The Los Angeles Zoo paid $4,500 to an expert in the ancient Chinese art of feng shui to ensure three endangered golden monkeys on loan from China can have a strong life force.
Consulting the feng shui expert was part of the cost for a $7.4 million enclosure for the golden monkeys debuting at the zoo later his year. Feng shui focuses on balance in design to promote health and happiness.
Feng shui is in demand among high-end architects and interior designers, but Beverly Hills-based feng shui expert Simona Mainini said the Los Angeles Zoo's effort may be a first in animal enclosure design.
"It's very experimental," Mainini said. "We don't have any books on feng shui for monkeys. We just have to assume that Darwin is correct and that there is a connection and what is good for humans is good for monkeys."

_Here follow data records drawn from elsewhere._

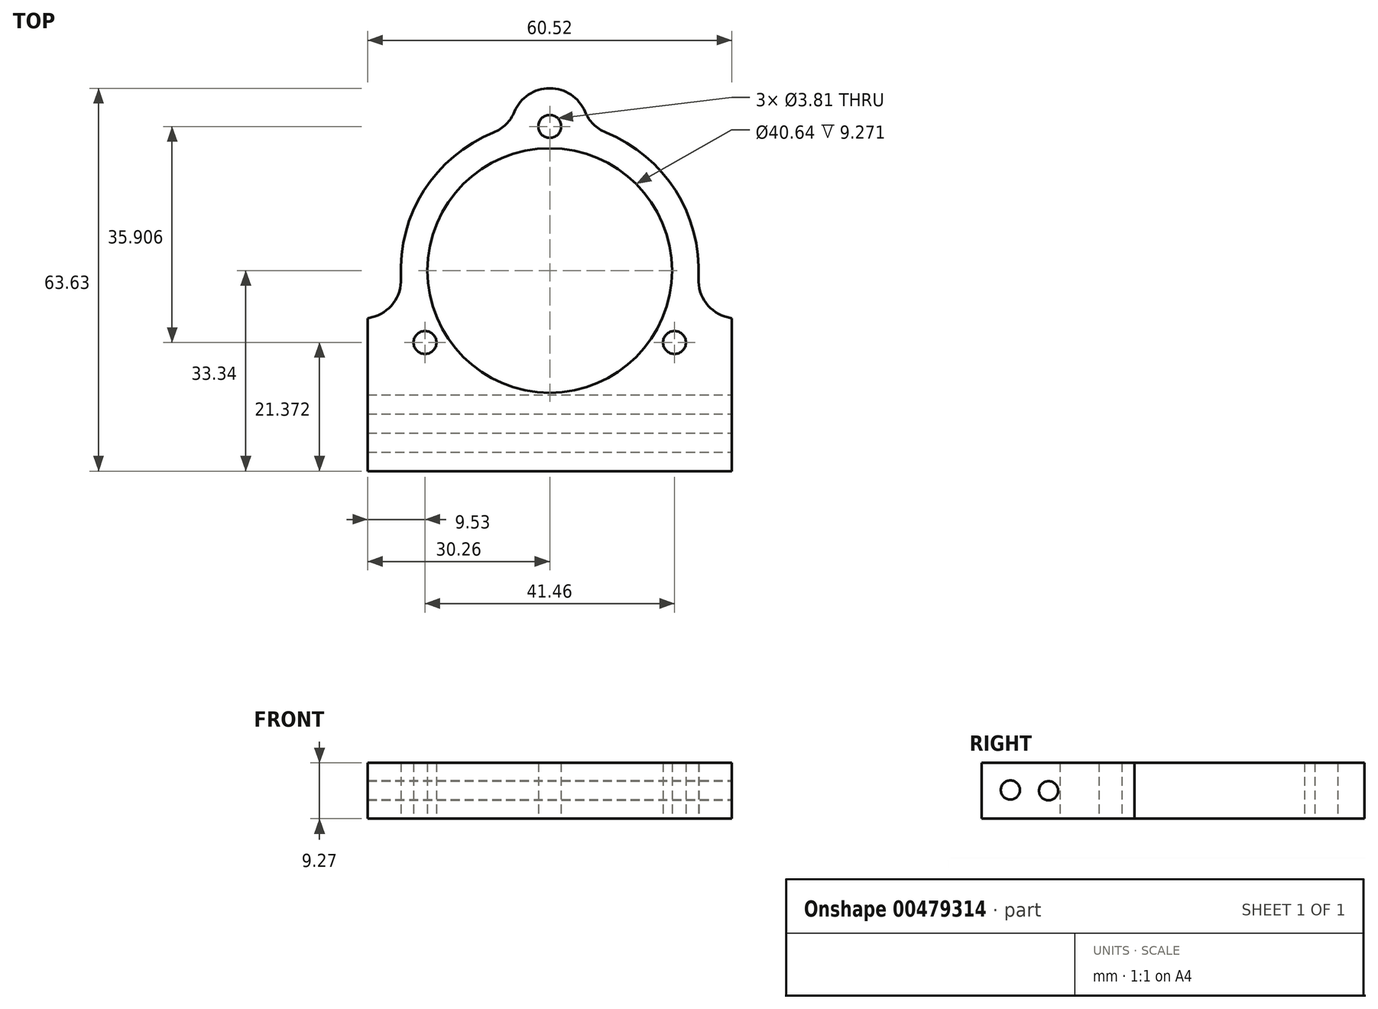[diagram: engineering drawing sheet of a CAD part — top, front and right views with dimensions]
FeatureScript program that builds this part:
annotation { "Feature Type Name" : "Feature", "Feature Type Description" : "" }
export const myFeature = defineFeature(function(context is Context, id is Id, definition is map)
    precondition{}
    {
        {
            var Q0;
            Q0=qCreatedBy(makeId("Top.planeOp"),FACE);
            var sketch = newSketch(context, id + "F0", { "sketchPlane" : qUnion([Q0])});
            skCircle(sketch, "E0", {"center": v(0, 0) * mm, "radius": 20.32 * mm});
            skCircle(sketch, "E1", {"center": v(0, 0) * mm, "radius": 24.77 * mm});
            skLineSegment(sketch, "E2", {"start": v(0, 0) * mm, "end": v(0, 42.77) * mm, "construction": true});
            skLineSegment(sketch, "E3", {"start": v(0, 0) * mm, "end": v(-43.71, -25.24) * mm, "construction": true});
            skLineSegment(sketch, "E4", {"start": v(0, 0) * mm, "end": v(46.9, -27.08) * mm, "construction": true});
            skLineSegment(sketch, "E5", {"start": v(-11.23, 0.85) * mm, "end": v(-48.99, -20.95) * mm, "construction": true});
            skLineSegment(sketch, "E6.MirrorCS", {"start": v(-4.88, -10.15) * mm, "end": v(-42.64, -31.95) * mm, "construction": true});
            skLineSegment(sketch, "E7", {"start": v(0.14, -7.41) * mm, "end": v(38.48, -29.55) * mm, "construction": true});
            skLineSegment(sketch, "E8.MirrorCS", {"start": v(6.49, 3.59) * mm, "end": v(44.83, -18.55) * mm, "construction": true});
            skArc(sketch, "E9", {"start": v(-23.9, -6.47) * mm, "mid": v(-26.23, -15.14) * mm, "end": v(-17.56, -17.47) * mm});
            skArc(sketch, "E10", {"start": v(17.56, -17.47) * mm, "mid": v(26.23, -15.14) * mm, "end": v(23.9, -6.47) * mm});
            skCircle(sketch, "E11", {"center": v(0, 23.94) * mm, "radius": 1.9 * mm});
            skCircle(sketch, "E12", {"center": v(-20.73, -11.97) * mm, "radius": 1.9 * mm});
            skCircle(sketch, "E13", {"center": v(20.73, -11.97) * mm, "radius": 1.9 * mm});
            skLineSegment(sketch, "E14", {"start": v(-30.26, -7.94) * mm, "end": v(-30.26, -33.34) * mm});
            skLineSegment(sketch, "E15.MirrorCS", {"start": v(30.26, -7.94) * mm, "end": v(30.26, -33.34) * mm});
            skLineSegment(sketch, "E16", {"start": v(-30.26, -33.34) * mm, "end": v(30.26, -33.34) * mm});
            skLineSegment(sketch, "E17", {"start": v(-6.35, 11.77) * mm, "end": v(-6.35, 67.16) * mm, "construction": true});
            skLineSegment(sketch, "E18.MirrorCS", {"start": v(6.35, 11.77) * mm, "end": v(6.35, 67.16) * mm, "construction": true});
            skArc(sketch, "E19", {"start": v(6.35, 23.94) * mm, "mid": v(0, 30.29) * mm, "end": v(-6.35, 23.94) * mm});
            skLineSegment(sketch, "E20", {"start": v(-30.26, -7.94) * mm, "end": v(-23.9, -6.47) * mm});
            skLineSegment(sketch, "E21", {"start": v(30.26, -7.94) * mm, "end": v(23.9, -6.47) * mm});
            skSolve(sketch);
        }
        {
            var Q0;
            Q0=makeQuery(id+"F0.imprint","IMPRINT",FACE,{"disambiguationData":[TD([[makeQuery(id+"F0.imprint","IMPRINT",EDGE,{"derivedFrom":sQuery(id+"F0.wireOp",EDGE,"E0")}),-1.0]])]});
            var Q1;
            {var subQ0=sQuery(id+"F0.wireOp",EDGE,"E9");Q1=makeQuery(id+"F0.imprint","IMPRINT",FACE,{"disambiguationData":[TD([[makeQuery(id+"F0.imprint","IMPRINT",EDGE,{"derivedFrom":subQ0}),1.0]])]});}
            var Q2;
            {var subQ0=sQuery(id+"F0.wireOp",EDGE,"pi8Cm9jP-h32O-VZzR-VnBJ-4NPhomStRVTA");Q2=makeQuery(id+"F0.imprint","IMPRINT",FACE,{"disambiguationData":[TD([[makeQuery(id+"F0.imprint","IMPRINT",EDGE,{"derivedFrom":subQ0}),1.0]])]});}
            var Q3;
            {var subQ0=sQuery(id+"F0.wireOp",EDGE,"E10");Q3=makeQuery(id+"F0.imprint","IMPRINT",FACE,{"disambiguationData":[TD([[makeQuery(id+"F0.imprint","IMPRINT",EDGE,{"derivedFrom":subQ0}),1.0]])]});}
            var Q4;
            {var subQ0=sQuery(id+"F0.wireOp",EDGE,"P7D2sPVQ-bIUO-sKEJ-Hvsu-Ucmak8lXslGz");Q4=makeQuery(id+"F0.imprint","IMPRINT",FACE,{"disambiguationData":[TD([[makeQuery(id+"F0.imprint","IMPRINT",EDGE,{"derivedFrom":subQ0}),1.0]])]});}
            var Q5;
            {var subQ1=sQuery(id+"F0.wireOp",EDGE,"ZrIFa845-A5xk-iC54-SbUT-vzmD87mmmZLw");Q5=makeQuery(id+"F0.imprint","IMPRINT",FACE,{"disambiguationData":[TD([[makeQuery(id+"F0.imprint","IMPRINT",EDGE,{"derivedFrom":subQ1}),1.0]])]});}
            var Q6;
            {var subQ1=sQuery(id+"F0.wireOp",EDGE,"74ZDynrD-kUol-orQp-wIPQ-E0AyNWxzdnD8");Q6=makeQuery(id+"F0.imprint","IMPRINT",FACE,{"disambiguationData":[TD([[makeQuery(id+"F0.imprint","IMPRINT",EDGE,{"derivedFrom":subQ1}),-1.0]])]});}
            var Q7;
            {var subQ0=sQuery(id+"F0.wireOp",EDGE,"SgoTPPhY-znwD-kxNm-kET9-2jDkmJ3fZYmJ");Q7=makeQuery(id+"F0.imprint","IMPRINT",FACE,{"disambiguationData":[TD([[makeQuery(id+"F0.imprint","IMPRINT",EDGE,{"derivedFrom":subQ0}),1.0]])]});}
            var Q8;
            Q8=makeQuery(id+"F0.imprint","IMPRINT",FACE,{"disambiguationData":[TD([[makeQuery(id+"F0.imprint","IMPRINT",EDGE,{"derivedFrom":sQuery(id+"F0.wireOp",EDGE,"54813680-eaab-4df3-8d17-e395092f1c5b0.MirrorCS")}),-1.0]])]});
            var Q9;
            Q9=makeQuery(id+"F0.imprint","IMPRINT",FACE,{"disambiguationData":[TD([[makeQuery(id+"F0.imprint","IMPRINT",EDGE,{"derivedFrom":sQuery(id+"F0.wireOp",EDGE,"E14")}),1.0]])]});
            var Q10;
            {var subQ4=sQuery(id+"F0.wireOp",EDGE,"JNHPmxil-skpb-Nxat-FCgC-TdduXypQZRyv");Q10=makeQuery(id+"F0.imprint","IMPRINT",FACE,{"disambiguationData":[TD([[makeQuery(id+"F0.imprint","IMPRINT",EDGE,{"derivedFrom":subQ4}),-1.0]])]});}
            var Q11;
            {var subQ0=sQuery(id+"F0.wireOp",EDGE,"E19");Q11=makeQuery(id+"F0.imprint","IMPRINT",FACE,{"disambiguationData":[TD([[makeQuery(id+"F0.imprint","IMPRINT",EDGE,{"derivedFrom":subQ0}),1.0]])]});}
            extrude(context, id + "F1", {"entities" : qUnion([Q0, Q1, Q2, Q3, Q4, Q5, Q6, Q7, Q8, Q9, Q10, Q11]), "depth" : 9.27 * mm});
        }
        {
            var Q0;
            Q0=makeQuery(id+"F1.opExtrude","SWEPT_FACE",FACE,{"disambiguationData":[OSD([sQuery(id+"F0.wireOp",EDGE,"E15.MirrorCS")])]});
            var sketch = newSketch(context, id + "F2", { "sketchPlane" : qUnion([Q0])});
            skCircle(sketch, "E22", {"center": v(-28.58, 4.76) * mm, "radius": 1.59 * mm});
            skCircle(sketch, "E23", {"center": v(-22.23, 4.64) * mm, "radius": 1.59 * mm});
            skPoint(sketch, "E23.centerSnap0", {"position": v(-33.34, 4.64) * mm});
            skSolve(sketch);
        }
        {
            var Q0;
            Q0=makeQuery(id+"F2.imprint","IMPRINT",FACE,{"disambiguationData":[TD([[makeQuery(id+"F2.imprint","IMPRINT",EDGE,{"derivedFrom":sQuery(id+"F2.wireOp",EDGE,"E22")}),1.0]])]});
            var Q1;
            Q1=makeQuery(id+"F2.imprint","IMPRINT",FACE,{"disambiguationData":[TD([[makeQuery(id+"F2.imprint","IMPRINT",EDGE,{"derivedFrom":sQuery(id+"F2.wireOp",EDGE,"E23")}),1.0]])]});
            extrude(context, id + "F3", {"entities" : qUnion([Q0, Q1]), "operationType" : NewBodyOperationType.REMOVE, "endBound" : BoundingType.THROUGH_ALL, "oppositeDirection" : true, "depth" : 25.4 * mm});
        }
        {
            var Q0;
            {var subQ0=sQuery(id+"F0.wireOp",EDGE,"pi8Cm9jP-h32O-VZzR-VnBJ-4NPhomStRVTA");var subQ1=sQuery(id+"F0.wireOp",EDGE,"E1");Q0=makeQuery(id+"F1.opExtrude","SWEPT_EDGE",EDGE,{"disambiguationData":[OSD([subQ1,subQ0]),TDD([makeQuery(id+"F0.imprint","INTERSECT",VERTEX,{"disambiguationData":[OD(1.0)],"derivedFrom":[subQ1,subQ0]})])]});}
            var Q1;
            Q1=makeQuery(id+"F1.opExtrude","SWEPT_EDGE",EDGE,{"disambiguationData":[OSD([sQuery(id+"F0.wireOp",EDGE,"E1"),sQuery(id+"F0.wireOp",EDGE,"E9")])]});
            var Q2;
            Q2=makeQuery(id+"F1.opExtrude","SWEPT_EDGE",EDGE,{"disambiguationData":[OSD([sQuery(id+"F0.wireOp",EDGE,"E1"),sQuery(id+"F0.wireOp",EDGE,"E10")])]});
            var Q3;
            {var subQ0=sQuery(id+"F0.wireOp",EDGE,"pi8Cm9jP-h32O-VZzR-VnBJ-4NPhomStRVTA");var subQ1=sQuery(id+"F0.wireOp",EDGE,"E1");Q3=makeQuery(id+"F1.opExtrude","SWEPT_EDGE",EDGE,{"disambiguationData":[OSD([subQ1,subQ0]),TDD([makeQuery(id+"F0.imprint","INTERSECT",VERTEX,{"disambiguationData":[OD(0.0)],"derivedFrom":[subQ1,subQ0]})])]});}
            var Q4;
            Q4=makeQuery(id+"F1.opExtrude","SWEPT_EDGE",EDGE,{"disambiguationData":[OSD([sQuery(id+"F0.wireOp",EDGE,"E9"),sQuery(id+"F0.wireOp",EDGE,"aA9Hfuaj-3N0G-9vna-cERh-Yd0qJTWrdBFO")])]});
            var Q5;
            Q5=makeQuery(id+"F1.opExtrude","SWEPT_EDGE",EDGE,{"disambiguationData":[OSD([sQuery(id+"F0.wireOp",EDGE,"E10"),sQuery(id+"F0.wireOp",EDGE,"CztHf9pi-abEH-5zDg-esSa-34DTWoixQtr1")])]});
            var Q6;
            {var subQ0=sQuery(id+"F0.wireOp",EDGE,"E19");var subQ1=sQuery(id+"F0.wireOp",EDGE,"E1");Q6=makeQuery(id+"F1.opExtrude","SWEPT_EDGE",EDGE,{"disambiguationData":[OSD([subQ1,subQ0]),TDD([makeQuery(id+"F0.imprint","INTERSECT",VERTEX,{"disambiguationData":[OD(0.0)],"derivedFrom":[subQ1,subQ0]})])]});}
            var Q7;
            {var subQ0=sQuery(id+"F0.wireOp",EDGE,"E19");var subQ1=sQuery(id+"F0.wireOp",EDGE,"E1");Q7=makeQuery(id+"F1.opExtrude","SWEPT_EDGE",EDGE,{"disambiguationData":[OSD([subQ1,subQ0]),TDD([makeQuery(id+"F0.imprint","INTERSECT",VERTEX,{"disambiguationData":[OD(1.0)],"derivedFrom":[subQ1,subQ0]})])]});}
            fillet(context, id + "F4", {"entities" : qUnion([Q0, Q1, Q2, Q3, Q4, Q5, Q6, Q7]), "radius" : 6.35 * mm, "tangentPropagation" : true, "allowEdgeOverflow" : false});
        }
    });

The exhibit for the male and two female golden monkeys is nearing completion and they are expected to arrive by the end of the year, once China approves the export permit.
Exhibit designers from the Seattle-based Portico Group said the enclosure was designed to re-create the feel of a rural Chinese village.
"The viewing building has a Chinese character," said principal architect Charles Mays, who hire Mainini. "We thought it would be more authentic if we went that extra step and made sure it was done with good feng shui."
Mainini said she tweaked the plans to maximize the good qi (pronounced chee). For example, she recommended moving a door on the observation tower or adding a fountain or water feature to "soften, with moisture, the harsh energy" in that area of the tower.
The city will pay the Chinese government $100,000 a year for the period of the 10-year loan of the simians.
"The idea is to get people beyond just looking at the animals so they experience how the animals and people live," zoo General Manager John Lewis said. "So when people see that a species is endangered, maybe they'll feel motivated to do something to save them."